Nymphs feed on the bark of all parts of the tree injecting a chemical which causes abnormal cell division. This produces annual rings composed of thick cells ("compression wood") in the stem, and stunting of terminal growth with distinct swellings around the buds and branch nodes ("gouting"). All sizes of trees are attacked, but infestations may be concentrated on the stems or in the crowns. Stem-attacked trees may be killed after 2-3 years of heavy feeding.


Adult adelgids are blackish purple, roughly spherical in shape, less than 1/32 inch (1 mm) long, and almost invisible to the naked eye. The adelgid produces a covering of white wax threads and appears as white, woolly dots about the size of pin heads on the surface of the tree's bole, limbs, and buds. Eggs are produced under the adults and are orange in color. The immature stage of the adelgid, known as a "crawler," is also orange, with legs and black eyes. Eggs and crawlers can be identified with the aid of a hand lens. The life stages include the egg, three nymphal stages, and the adult. Adult females (there are no males) are wingless, oval, purplish-black insects, about 0.8 mm in length, and are covered with secretions of waxy threads that appear as a dense white wool mass. A female is capable of laying over 200 eggs in a cluster near her body. The first instar "crawlers", reddish-brown and about 4 mm in length, are the only stage of the insect capable of moving and dispersing. Once the crawler finds a suitable feeding location, it inserts its tube-like mouthparts into the bark of the host and remains there for the rest of its life. The second and third instars are about 0.5 to 0.65 mm in length, respectively, and closely resemble the adult.
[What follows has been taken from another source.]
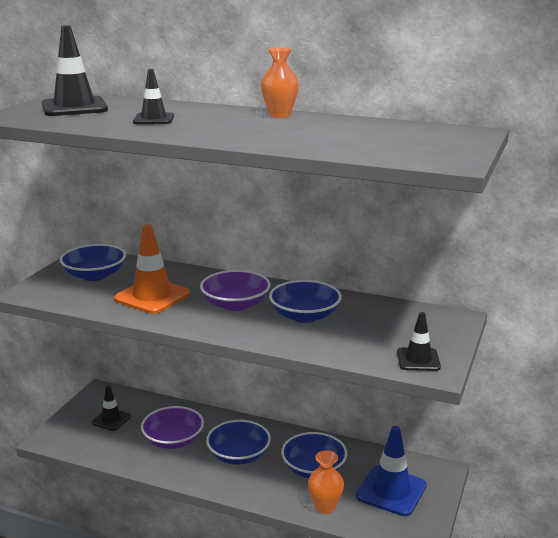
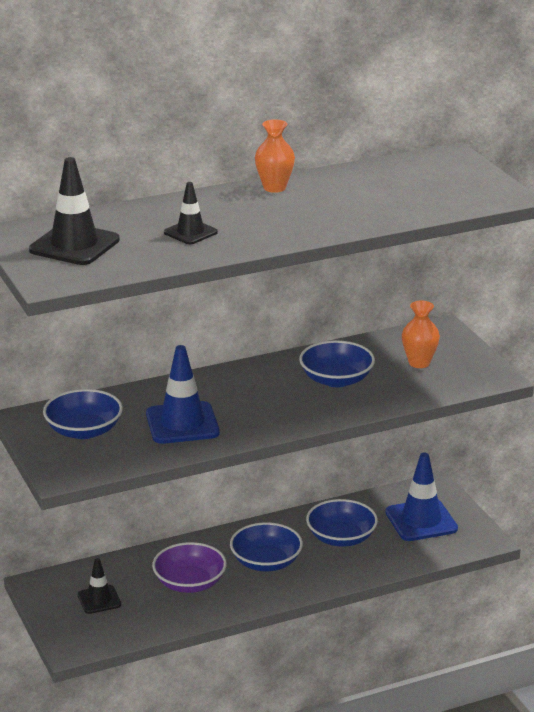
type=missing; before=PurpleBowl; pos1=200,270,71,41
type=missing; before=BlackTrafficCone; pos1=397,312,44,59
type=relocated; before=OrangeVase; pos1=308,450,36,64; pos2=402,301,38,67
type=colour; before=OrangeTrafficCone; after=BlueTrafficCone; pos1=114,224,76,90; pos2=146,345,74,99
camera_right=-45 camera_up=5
The most obvious indicator of the aphids' presence is the white "Wool"-covered females on the bark of stems or branches during summer months. Without the wool, adults are about one-sixteenth of an inch long and dark purple to black in color. Overwintering nymphs are about one thirty-secondth of an inch long, amber colored, flattened, and fringed with whitish wax. "Gouts" can be on outer branch nodes and terminal buds, and can stop production of new shoots. Dying or dead branches and crowns are other symptoms.

May be mistaken for damage caused by scale insects, however, the "Wool-" covered females and "gouts" are distinctive.

Life History

The aphid has two generations per year, and occasionally three in the southern Appalachians. Eggs of the first generation hatch in late June and July, followed by a second generation in September and October. The "crawler" is the only mobile stage in the adelgid's life cycle. When a crawler begins feeding, it transforms into a first instar nymph and becomes stationary. Reproduction is parthenogenic each female lays up to 200 eggs. The adelgid overwinters as a first instar nymph and continues its development in the spring when the host tree starts its annual growth cycle.


In forest situations, silvicultural and management techniques can be used to reduce adelgid populations and damage. Tree stress may be minimized by thinning overstocked stands, by fertilizing sites of poor nutrient quality (although some nitrogenous fertilizers such as urea can increase insect survival), and by replanting or encouraging more tolerant tree species and varieties. A damage-hazard rating system based on site and stand characteristics associated with severe adelgid damage can be used to aid in management decisions (Page, 1975). The main variables used in the system are site elevation, soil moisture regime, percent Balsam Fir by basal area, total basal area of Balsam Fir, and stand age. In general, lower elevation, dry sites with over 40% Balsam Fir, and over 45 years old, are most susceptible. Trees over 25 and under 45 years old are moderately susceptible, and trees under 25 years old are least susceptible. In Christmas tree plantations, if only a few trees are infested, rogueing or burning those trees should be sufficient for managing the pest. Other control measures include removal and destruction of infested trees.

Chemical control is effective, but extremely costly. Thus it's usually limited to high value resources such as recreation areas, seed sources, and shade, ornamental, and Christmas tree plantings. For chemical recommendations, please refer to the latest edition of the pest management guidelines for your region.